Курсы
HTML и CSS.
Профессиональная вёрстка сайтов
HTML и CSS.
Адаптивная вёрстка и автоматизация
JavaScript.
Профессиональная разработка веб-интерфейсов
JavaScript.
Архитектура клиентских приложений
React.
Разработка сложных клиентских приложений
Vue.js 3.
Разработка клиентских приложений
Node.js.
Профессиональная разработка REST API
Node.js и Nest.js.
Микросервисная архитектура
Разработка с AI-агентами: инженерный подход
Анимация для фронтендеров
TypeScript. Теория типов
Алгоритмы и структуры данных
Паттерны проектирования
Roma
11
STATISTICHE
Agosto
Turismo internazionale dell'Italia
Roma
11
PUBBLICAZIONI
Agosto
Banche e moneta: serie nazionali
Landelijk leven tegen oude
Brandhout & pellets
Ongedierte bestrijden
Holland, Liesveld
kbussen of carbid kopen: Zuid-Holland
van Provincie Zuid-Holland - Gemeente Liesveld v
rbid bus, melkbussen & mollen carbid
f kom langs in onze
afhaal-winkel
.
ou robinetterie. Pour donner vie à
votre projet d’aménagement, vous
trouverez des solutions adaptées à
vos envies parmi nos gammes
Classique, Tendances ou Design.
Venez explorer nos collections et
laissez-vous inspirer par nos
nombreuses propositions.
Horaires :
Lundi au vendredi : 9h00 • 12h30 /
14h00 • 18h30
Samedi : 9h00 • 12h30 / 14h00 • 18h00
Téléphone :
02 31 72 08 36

--

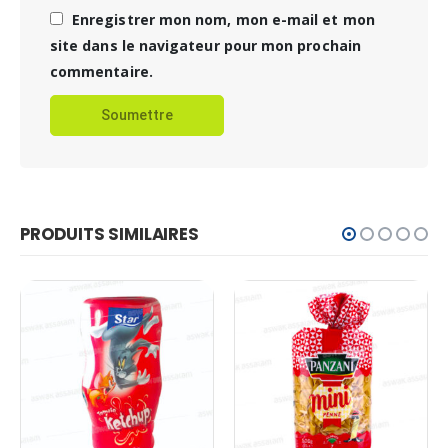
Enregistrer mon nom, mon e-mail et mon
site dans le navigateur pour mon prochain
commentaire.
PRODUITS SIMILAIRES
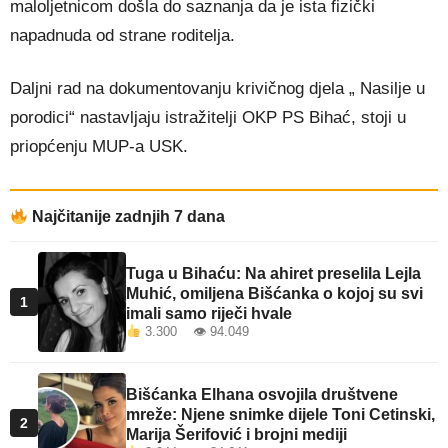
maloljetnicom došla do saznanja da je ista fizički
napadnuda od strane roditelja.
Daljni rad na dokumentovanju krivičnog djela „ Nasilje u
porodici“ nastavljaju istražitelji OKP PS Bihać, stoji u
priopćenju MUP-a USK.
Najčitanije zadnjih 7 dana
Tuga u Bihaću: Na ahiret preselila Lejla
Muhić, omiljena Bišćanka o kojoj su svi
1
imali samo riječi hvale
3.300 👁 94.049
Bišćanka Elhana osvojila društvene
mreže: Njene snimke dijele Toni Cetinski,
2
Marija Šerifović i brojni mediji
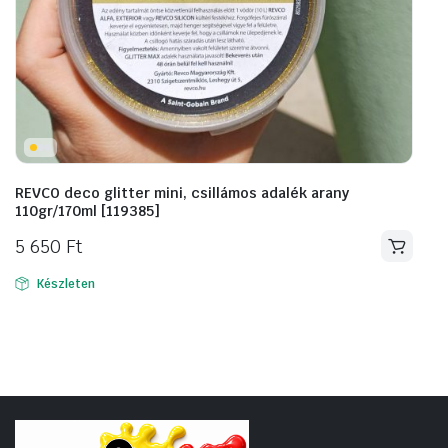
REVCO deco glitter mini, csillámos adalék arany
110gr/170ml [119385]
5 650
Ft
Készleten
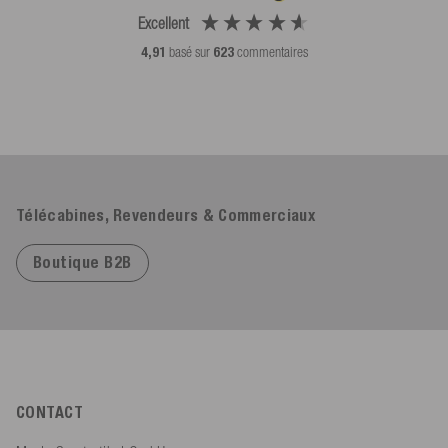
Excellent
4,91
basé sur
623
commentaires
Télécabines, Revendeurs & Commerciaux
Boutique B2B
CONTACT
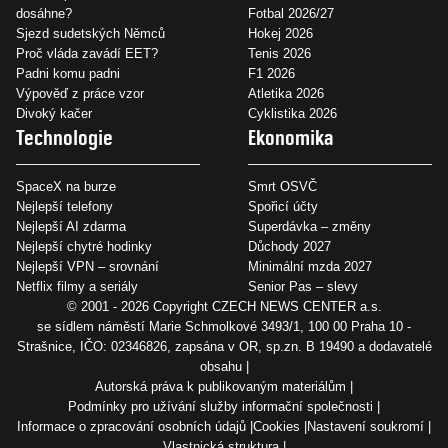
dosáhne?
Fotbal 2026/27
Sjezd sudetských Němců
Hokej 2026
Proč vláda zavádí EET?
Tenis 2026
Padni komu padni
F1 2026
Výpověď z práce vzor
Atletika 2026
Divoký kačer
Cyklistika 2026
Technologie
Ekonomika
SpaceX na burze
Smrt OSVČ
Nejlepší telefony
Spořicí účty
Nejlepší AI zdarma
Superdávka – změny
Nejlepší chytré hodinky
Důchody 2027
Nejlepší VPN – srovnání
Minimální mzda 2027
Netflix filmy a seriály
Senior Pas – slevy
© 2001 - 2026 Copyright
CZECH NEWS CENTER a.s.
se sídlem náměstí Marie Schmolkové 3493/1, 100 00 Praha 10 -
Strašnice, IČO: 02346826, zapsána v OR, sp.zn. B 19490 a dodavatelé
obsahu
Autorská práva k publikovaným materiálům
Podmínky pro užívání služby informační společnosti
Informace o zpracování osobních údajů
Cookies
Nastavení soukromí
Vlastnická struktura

* TASK OBJECTIVE *
Among the lines above, repeat exactly those from the line with "Профессиональная разработка веб-интерфейсов" to the line with "Ongedierte bestrijden", counting both ends.

* WRITTEN SOLUTION *
Профессиональная разработка веб-интерфейсов
JavaScript.
Архитектура клиентских приложений
React.
Разработка сложных клиентских приложений
Vue.js 3.
Разработка клиентских приложений
Node.js.
Профессиональная разработка REST API
Node.js и Nest.js.
Микросервисная архитектура
Разработка с AI-агентами: инженерный подход
Анимация для фронтендеров
TypeScript. Теория типов
Алгоритмы и структуры данных
Паттерны проектирования
Roma
11
STATISTICHE
Agosto
Turismo internazionale dell'Italia
Roma
11
PUBBLICAZIONI
Agosto
Banche e moneta: serie nazionali
Landelijk leven tegen oude
Brandhout & pellets
Ongedierte bestrijden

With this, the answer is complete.